We knot that our h and k are zeros, and if we look at our asymptotes we notice that:
$\frac{a}{b}=\frac{1}{2}$
We know that a=8 so we can find b from the above equation:
$\frac{8}{b}=\frac{1}{2}\\ b=16$. 
This is all we need to write down the equation of this hyperbola:
$\frac{(y-h)^2}{a^2}-\frac{(x-k)^2}{b^2}=1\\ \frac{y^2}{64}-\frac{x^2}{256}=1$
The answers is B. Link to the graph(https://www.desmos.com/calculator/tbecgjct6g).
Question 4
We are given these two equations:
$x=t-3\\ y=\frac{2}{t+5}$
To eliminate t, we will express t, from the first equation, in terms of x and then plug it back into the second equation:
$x=t-3\\ y=\frac{2}{t+5}\\ t=x+3\\ y=\frac{2}{x+3+5}\\ y=\frac{2}{5+8}$
The answer is D.
Question 5
We are given polar coordinates:
$(7,\frac{2\pi}{3})$
To conver polar cordinates in rectangular one with use the following formula:
$x=r\cos(\theta)\\ y=r\sin(\theta)$
In our case r=7 and $\theta =\frac{2\pi}{3}$.

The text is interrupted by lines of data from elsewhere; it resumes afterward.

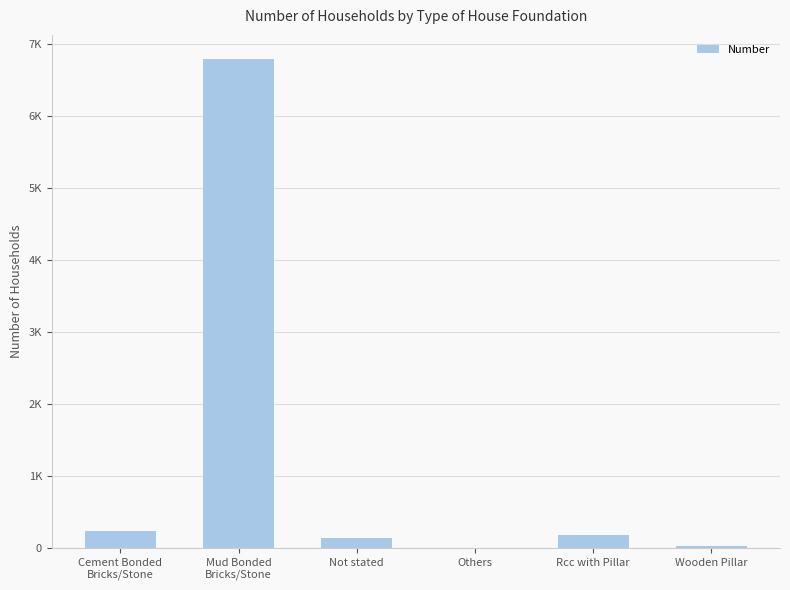

At which label is the value closest to 3396?

Cement Bonded
Bricks/Stone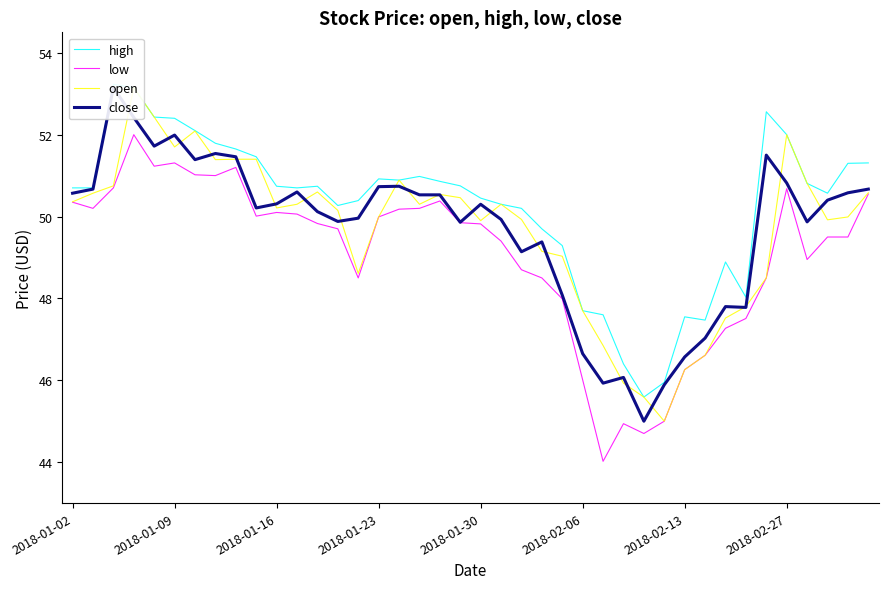

Where is high nearest to the value 49?

32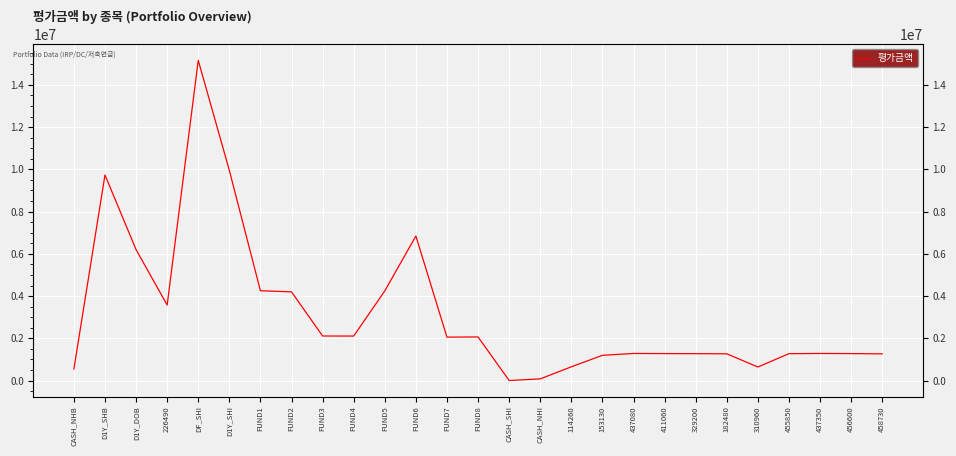

What is the maximum value shown in the chart?

15156281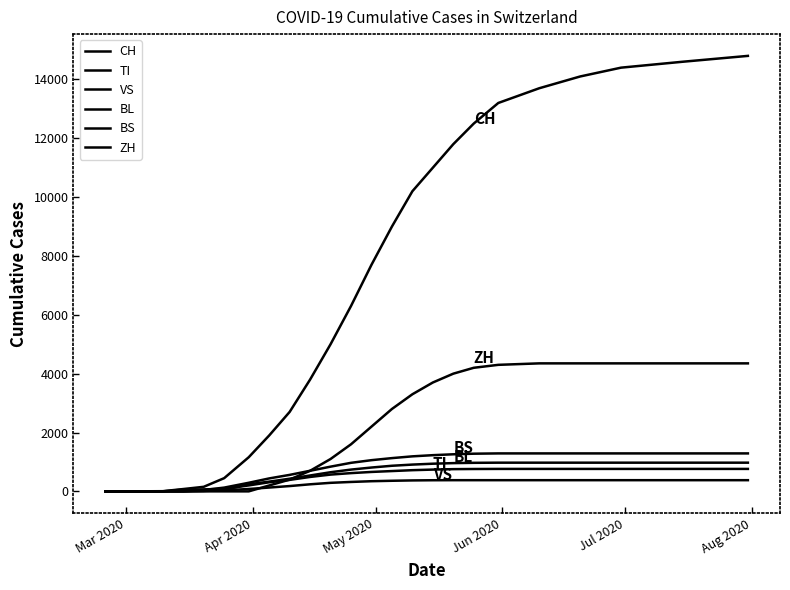

Does the chart display data point markers on the line(s)?

No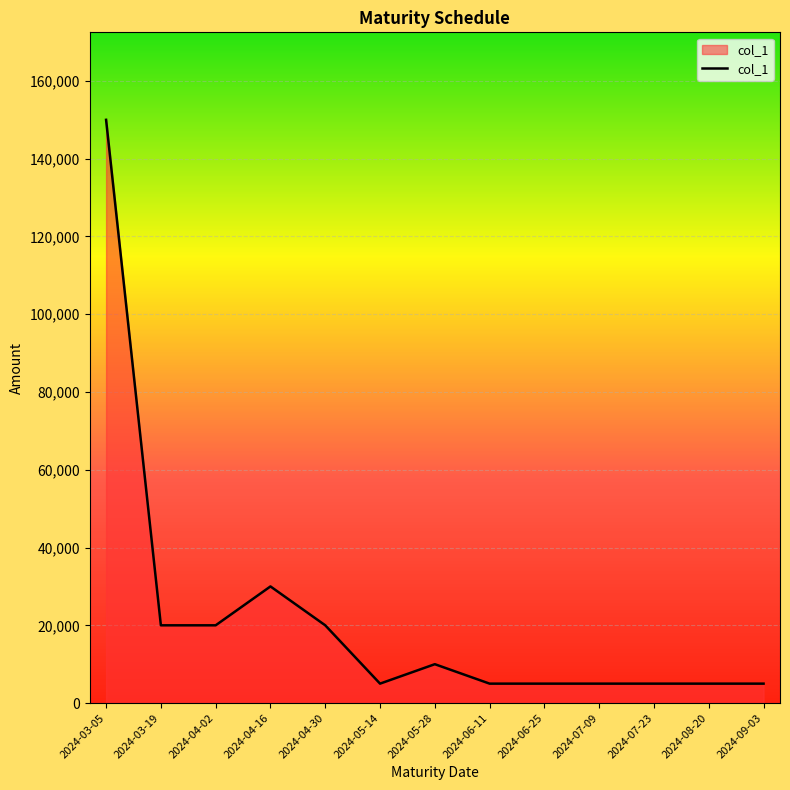

What is the greatest value displayed?

150000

Let us calculate the rectangular coordinates:
$x=7\cos(\frac{2\pi}{3})\\ y=7\sin(\frac{2\pi}{3})\\ x=\frac{-7}{2}\\ y=\frac{7\sqrt{3}}{2}}$
Coordinates are:
$(\frac{-7}{2},\frac{7\sqrt{3}}{2}})$
The answer is A.
Question 6
We are given a point P with the following coordinates:
$P(1,\frac{\pi}{3})$
What you should keep in mind is that for any point there are two pairs of polar coordinates, because you can reach the same point rotating your point vector clock-wise or counter-clockwise. If you are given a pair of polar coordinates this is the formula you can use to get the second pair:
$(r,\theta),(-r,\theta+\pi)$
Reason for this is because you rotate your pointing vector by 180 degrees. This means you are doing a reflection on the y=x line and therefore you end up with the same point if you use -r instead of r.With that in mind the second pair for our points is:
$(-1,\frac{\pi}{3}+\pi)\\ (-1,\frac{4\pi}{3})$
If we rotate our pointing vector by 360 degrees(2pi radians) we will always end up at the same point. In fact, if you any number of full circles you end with the same point.So, the final answer is:
$(-1,\frac{4\pi}{3}+2n\pi),(1,\frac{\pi}{3}+2n\pi)$
None of the answers you provided are correct. You can change r to -r and end up at the same point without changing the angle.